- [WHAT YOU WILL DO] Give back exactly the first lines of the entries below, through the line with "prijsverhoging ingaat.".

- [RECORDS FOR THIS TASK]

****************************************

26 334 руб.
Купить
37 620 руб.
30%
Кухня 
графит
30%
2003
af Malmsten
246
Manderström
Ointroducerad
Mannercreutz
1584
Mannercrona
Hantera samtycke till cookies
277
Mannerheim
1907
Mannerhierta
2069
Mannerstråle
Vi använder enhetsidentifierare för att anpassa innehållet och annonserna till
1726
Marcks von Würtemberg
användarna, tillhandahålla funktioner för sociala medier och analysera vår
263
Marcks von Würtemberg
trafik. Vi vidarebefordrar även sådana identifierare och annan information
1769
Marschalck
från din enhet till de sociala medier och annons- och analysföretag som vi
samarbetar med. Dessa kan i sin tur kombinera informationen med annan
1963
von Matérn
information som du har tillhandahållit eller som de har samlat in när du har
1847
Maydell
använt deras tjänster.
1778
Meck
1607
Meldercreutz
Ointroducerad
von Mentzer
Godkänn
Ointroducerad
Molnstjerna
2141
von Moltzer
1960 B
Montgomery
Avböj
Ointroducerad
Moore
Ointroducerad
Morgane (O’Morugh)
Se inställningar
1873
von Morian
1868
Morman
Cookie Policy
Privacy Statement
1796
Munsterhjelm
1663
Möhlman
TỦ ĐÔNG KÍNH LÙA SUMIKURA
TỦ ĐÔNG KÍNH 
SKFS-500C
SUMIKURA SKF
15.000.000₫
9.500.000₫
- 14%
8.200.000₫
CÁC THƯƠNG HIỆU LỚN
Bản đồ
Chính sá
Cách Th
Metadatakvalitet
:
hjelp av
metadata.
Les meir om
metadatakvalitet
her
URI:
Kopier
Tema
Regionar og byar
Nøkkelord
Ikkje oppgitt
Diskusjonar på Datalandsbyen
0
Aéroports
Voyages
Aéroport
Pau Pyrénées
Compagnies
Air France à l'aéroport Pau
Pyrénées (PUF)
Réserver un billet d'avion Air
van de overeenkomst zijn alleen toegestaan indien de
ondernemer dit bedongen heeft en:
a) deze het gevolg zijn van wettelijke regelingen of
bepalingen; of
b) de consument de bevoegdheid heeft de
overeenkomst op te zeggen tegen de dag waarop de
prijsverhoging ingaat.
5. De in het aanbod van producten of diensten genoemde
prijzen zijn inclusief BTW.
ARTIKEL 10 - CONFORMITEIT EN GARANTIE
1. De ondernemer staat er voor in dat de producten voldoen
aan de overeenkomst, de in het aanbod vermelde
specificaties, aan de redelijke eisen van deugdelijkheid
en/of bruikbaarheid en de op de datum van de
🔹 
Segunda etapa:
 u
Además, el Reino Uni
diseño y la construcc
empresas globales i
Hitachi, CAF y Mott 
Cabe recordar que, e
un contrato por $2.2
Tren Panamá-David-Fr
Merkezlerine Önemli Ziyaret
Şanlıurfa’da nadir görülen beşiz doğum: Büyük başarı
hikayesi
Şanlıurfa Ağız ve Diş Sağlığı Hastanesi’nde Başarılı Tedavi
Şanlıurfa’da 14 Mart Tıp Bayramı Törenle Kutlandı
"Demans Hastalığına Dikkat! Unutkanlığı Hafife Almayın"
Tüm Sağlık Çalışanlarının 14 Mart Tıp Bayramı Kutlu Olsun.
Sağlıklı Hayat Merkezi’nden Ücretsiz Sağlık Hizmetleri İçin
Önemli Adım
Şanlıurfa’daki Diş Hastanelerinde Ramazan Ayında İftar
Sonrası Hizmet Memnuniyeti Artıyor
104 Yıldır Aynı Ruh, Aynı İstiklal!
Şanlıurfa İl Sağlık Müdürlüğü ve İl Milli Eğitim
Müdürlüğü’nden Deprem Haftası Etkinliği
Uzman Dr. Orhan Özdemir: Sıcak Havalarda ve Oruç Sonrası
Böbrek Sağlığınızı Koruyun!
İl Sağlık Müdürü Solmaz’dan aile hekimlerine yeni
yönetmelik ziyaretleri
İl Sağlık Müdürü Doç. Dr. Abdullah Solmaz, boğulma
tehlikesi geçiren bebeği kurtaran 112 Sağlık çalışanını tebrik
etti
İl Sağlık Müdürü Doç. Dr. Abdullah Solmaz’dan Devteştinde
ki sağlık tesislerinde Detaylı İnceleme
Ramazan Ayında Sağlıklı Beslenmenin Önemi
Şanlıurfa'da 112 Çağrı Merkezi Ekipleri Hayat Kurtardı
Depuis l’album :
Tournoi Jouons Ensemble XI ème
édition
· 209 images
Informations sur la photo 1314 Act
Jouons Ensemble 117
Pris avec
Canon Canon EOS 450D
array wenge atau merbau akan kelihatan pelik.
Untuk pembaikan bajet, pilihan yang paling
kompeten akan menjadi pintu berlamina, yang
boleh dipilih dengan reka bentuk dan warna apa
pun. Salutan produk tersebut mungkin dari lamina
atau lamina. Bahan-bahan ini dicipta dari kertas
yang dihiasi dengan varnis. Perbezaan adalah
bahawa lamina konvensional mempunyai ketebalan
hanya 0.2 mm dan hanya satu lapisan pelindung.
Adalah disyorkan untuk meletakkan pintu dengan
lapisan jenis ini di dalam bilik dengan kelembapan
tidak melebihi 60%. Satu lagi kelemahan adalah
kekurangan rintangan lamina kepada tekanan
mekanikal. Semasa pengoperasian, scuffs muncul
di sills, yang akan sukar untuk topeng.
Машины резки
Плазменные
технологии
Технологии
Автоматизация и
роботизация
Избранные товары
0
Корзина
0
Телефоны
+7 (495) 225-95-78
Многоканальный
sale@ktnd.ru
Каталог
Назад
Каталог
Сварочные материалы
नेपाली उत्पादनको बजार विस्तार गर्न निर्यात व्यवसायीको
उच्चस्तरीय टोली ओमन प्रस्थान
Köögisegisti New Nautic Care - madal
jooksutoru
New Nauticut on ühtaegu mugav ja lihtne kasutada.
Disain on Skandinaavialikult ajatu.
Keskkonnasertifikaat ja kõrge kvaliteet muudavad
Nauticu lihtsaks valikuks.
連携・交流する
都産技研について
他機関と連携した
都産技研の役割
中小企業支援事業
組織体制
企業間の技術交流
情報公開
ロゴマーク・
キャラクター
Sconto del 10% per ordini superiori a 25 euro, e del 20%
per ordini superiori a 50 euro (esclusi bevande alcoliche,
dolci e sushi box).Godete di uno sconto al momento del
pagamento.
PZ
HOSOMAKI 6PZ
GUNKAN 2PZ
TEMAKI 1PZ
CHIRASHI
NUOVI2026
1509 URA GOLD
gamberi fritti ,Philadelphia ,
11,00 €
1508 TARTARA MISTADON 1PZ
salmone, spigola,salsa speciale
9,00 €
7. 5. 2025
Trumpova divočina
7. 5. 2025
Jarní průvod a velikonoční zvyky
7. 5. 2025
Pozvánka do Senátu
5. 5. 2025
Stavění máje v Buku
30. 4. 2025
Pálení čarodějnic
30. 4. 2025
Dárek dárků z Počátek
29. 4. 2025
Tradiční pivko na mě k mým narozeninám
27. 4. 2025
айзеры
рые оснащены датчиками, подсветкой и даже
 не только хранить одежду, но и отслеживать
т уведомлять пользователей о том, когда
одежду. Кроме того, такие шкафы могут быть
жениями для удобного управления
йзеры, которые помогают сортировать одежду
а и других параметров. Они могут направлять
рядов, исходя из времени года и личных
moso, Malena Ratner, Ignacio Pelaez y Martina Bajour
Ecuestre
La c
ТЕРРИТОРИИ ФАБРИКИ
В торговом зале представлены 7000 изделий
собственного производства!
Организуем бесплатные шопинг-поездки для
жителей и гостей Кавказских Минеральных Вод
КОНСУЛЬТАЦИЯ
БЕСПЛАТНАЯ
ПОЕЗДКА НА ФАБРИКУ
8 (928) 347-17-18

****************************************

- [EXERCISE ANSWER]
26 334 руб.
Купить
37 620 руб.
30%
Кухня 
графит
30%
2003
af Malmsten
246
Manderström
Ointroducerad
Mannercreutz
1584
Mannercrona
Hantera samtycke till cookies
277
Mannerheim
1907
Mannerhierta
2069
Mannerstråle
Vi använder enhetsidentifierare för att anpassa innehållet och annonserna till
1726
Marcks von Würtemberg
användarna, tillhandahålla funktioner för sociala medier och analysera vår
263
Marcks von Würtemberg
trafik. Vi vidarebefordrar även sådana identifierare och annan information
1769
Marschalck
från din enhet till de sociala medier och annons- och analysföretag som vi
samarbetar med. Dessa kan i sin tur kombinera informationen med annan
1963
von Matérn
information som du har tillhandahållit eller som de har samlat in när du har
1847
Maydell
använt deras tjänster.
1778
Meck
1607
Meldercreutz
Ointroducerad
von Mentzer
Godkänn
Ointroducerad
Molnstjerna
2141
von Moltzer
1960 B
Montgomery
Avböj
Ointroducerad
Moore
Ointroducerad
Morgane (O’Morugh)
Se inställningar
1873
von Morian
1868
Morman
Cookie Policy
Privacy Statement
1796
Munsterhjelm
1663
Möhlman
TỦ ĐÔNG KÍNH LÙA SUMIKURA
TỦ ĐÔNG KÍNH 
SKFS-500C
SUMIKURA SKF
15.000.000₫
9.500.000₫
- 14%
8.200.000₫
CÁC THƯƠNG HIỆU LỚN
Bản đồ
Chính sá
Cách Th
Metadatakvalitet
:
hjelp av
metadata.
Les meir om
metadatakvalitet
her
URI:
Kopier
Tema
Regionar og byar
Nøkkelord
Ikkje oppgitt
Diskusjonar på Datalandsbyen
0
Aéroports
Voyages
Aéroport
Pau Pyrénées
Compagnies
Air France à l'aéroport Pau
Pyrénées (PUF)
Réserver un billet d'avion Air
van de overeenkomst zijn alleen toegestaan indien de
ondernemer dit bedongen heeft en:
a) deze het gevolg zijn van wettelijke regelingen of
bepalingen; of
b) de consument de bevoegdheid heeft de
overeenkomst op te zeggen tegen de dag waarop de
prijsverhoging ingaat.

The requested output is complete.